* [WHAT IS BEING ASKED] Report the number of lines in the entries below that include the word "Aarschot", and nothing else.

* [DATA RECORDS]
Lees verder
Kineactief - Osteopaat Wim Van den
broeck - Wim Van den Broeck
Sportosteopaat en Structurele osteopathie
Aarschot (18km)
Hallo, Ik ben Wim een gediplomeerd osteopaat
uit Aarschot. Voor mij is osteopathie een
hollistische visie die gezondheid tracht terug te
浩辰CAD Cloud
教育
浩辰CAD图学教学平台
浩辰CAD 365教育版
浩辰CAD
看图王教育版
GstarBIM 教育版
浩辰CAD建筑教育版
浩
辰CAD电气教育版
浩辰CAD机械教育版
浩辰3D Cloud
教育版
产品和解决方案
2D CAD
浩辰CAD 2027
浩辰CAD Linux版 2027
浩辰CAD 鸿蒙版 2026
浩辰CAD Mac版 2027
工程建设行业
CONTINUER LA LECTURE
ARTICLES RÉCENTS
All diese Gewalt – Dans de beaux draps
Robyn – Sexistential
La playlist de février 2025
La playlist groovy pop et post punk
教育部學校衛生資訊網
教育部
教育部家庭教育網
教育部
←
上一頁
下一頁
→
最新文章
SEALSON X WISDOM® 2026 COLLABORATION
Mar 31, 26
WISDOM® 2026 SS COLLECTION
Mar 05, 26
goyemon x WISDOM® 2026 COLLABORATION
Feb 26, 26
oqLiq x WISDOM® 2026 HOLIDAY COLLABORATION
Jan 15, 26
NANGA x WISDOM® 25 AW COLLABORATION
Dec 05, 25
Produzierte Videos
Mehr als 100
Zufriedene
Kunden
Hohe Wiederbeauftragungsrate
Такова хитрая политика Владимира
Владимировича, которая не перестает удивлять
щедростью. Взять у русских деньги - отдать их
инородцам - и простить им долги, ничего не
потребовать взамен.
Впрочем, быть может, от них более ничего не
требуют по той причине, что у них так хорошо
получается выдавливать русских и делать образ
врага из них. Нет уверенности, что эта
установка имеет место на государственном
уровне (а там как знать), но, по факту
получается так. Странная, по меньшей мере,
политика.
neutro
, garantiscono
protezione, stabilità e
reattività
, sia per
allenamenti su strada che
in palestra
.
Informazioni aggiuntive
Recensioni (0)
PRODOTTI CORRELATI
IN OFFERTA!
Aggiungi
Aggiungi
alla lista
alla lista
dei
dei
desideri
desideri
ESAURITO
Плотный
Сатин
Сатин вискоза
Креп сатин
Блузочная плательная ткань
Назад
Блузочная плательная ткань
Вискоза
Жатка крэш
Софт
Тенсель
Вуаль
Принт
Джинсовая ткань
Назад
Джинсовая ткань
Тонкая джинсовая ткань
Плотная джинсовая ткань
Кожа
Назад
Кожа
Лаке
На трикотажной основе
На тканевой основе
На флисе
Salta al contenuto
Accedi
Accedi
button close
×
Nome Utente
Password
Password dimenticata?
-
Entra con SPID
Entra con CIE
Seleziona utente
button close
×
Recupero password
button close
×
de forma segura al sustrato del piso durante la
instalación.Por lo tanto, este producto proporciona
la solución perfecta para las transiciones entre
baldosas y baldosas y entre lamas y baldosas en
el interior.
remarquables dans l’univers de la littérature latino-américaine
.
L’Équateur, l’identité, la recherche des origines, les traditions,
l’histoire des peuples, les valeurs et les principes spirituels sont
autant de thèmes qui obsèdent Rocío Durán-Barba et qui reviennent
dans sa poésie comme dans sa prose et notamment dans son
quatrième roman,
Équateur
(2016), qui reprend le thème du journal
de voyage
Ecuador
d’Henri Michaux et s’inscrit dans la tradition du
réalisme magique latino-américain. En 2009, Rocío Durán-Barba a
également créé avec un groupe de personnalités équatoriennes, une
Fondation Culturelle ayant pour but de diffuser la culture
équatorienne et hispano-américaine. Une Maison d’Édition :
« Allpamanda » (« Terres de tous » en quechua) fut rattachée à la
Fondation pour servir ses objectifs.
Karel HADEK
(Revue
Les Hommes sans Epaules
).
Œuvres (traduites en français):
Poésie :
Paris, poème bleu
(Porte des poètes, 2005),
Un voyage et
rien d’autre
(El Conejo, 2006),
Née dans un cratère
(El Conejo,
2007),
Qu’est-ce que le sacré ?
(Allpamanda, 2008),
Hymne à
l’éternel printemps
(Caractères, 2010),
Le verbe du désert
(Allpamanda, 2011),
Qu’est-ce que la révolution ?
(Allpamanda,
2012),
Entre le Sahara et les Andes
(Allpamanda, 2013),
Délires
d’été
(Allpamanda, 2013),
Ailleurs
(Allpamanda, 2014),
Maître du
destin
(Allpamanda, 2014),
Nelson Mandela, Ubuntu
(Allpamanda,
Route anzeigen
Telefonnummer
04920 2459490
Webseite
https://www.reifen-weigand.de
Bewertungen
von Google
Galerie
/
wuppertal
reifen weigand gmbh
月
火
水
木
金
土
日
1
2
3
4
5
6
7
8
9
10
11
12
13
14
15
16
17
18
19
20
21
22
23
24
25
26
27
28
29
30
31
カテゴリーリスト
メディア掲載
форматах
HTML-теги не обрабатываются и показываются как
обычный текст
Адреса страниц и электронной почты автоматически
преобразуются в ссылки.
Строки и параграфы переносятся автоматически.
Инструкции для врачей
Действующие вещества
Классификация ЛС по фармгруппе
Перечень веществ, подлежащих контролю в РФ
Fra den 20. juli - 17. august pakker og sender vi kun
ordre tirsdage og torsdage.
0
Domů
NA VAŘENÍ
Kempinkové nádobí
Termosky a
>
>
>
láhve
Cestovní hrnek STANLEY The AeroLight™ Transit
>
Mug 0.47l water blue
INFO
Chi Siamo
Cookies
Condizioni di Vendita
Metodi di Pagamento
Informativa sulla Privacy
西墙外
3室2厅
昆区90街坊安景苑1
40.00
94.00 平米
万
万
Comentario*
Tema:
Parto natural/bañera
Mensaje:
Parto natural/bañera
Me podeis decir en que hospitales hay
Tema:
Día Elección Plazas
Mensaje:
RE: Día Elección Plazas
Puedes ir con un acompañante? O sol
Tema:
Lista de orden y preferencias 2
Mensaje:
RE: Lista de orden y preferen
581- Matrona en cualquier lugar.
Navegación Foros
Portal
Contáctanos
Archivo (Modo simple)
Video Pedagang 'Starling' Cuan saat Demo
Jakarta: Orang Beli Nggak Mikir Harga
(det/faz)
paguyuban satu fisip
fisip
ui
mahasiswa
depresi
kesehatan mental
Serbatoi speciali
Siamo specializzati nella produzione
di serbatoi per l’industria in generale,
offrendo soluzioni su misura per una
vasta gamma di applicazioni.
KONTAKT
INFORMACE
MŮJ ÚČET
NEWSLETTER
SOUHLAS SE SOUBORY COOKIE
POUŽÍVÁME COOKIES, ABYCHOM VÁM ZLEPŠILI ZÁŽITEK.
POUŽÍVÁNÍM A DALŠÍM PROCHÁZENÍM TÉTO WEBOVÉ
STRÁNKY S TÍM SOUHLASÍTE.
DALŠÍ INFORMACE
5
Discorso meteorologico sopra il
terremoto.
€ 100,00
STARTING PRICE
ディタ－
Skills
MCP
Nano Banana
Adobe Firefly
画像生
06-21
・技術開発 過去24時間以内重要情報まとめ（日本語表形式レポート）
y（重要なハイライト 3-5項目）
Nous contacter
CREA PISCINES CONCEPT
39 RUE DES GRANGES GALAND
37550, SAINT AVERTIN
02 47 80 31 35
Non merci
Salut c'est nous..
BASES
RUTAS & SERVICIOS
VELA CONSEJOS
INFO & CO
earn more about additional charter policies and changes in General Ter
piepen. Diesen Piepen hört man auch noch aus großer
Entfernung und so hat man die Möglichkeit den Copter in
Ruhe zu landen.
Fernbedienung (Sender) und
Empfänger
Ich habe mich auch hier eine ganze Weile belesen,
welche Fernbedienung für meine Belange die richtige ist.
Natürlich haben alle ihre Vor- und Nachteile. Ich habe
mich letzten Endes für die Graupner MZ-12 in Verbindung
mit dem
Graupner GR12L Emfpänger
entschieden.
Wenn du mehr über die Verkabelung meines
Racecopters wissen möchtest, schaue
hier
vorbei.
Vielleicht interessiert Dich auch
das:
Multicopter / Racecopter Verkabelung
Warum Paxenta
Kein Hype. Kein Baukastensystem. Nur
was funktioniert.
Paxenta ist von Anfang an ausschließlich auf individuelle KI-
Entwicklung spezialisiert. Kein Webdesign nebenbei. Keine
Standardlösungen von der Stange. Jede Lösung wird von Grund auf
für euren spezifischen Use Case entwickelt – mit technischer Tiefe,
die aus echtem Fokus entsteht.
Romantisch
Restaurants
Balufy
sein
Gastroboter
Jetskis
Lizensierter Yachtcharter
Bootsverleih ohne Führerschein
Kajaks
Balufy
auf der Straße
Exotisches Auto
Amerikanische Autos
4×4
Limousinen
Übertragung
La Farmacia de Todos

* [THE ANSWER] 2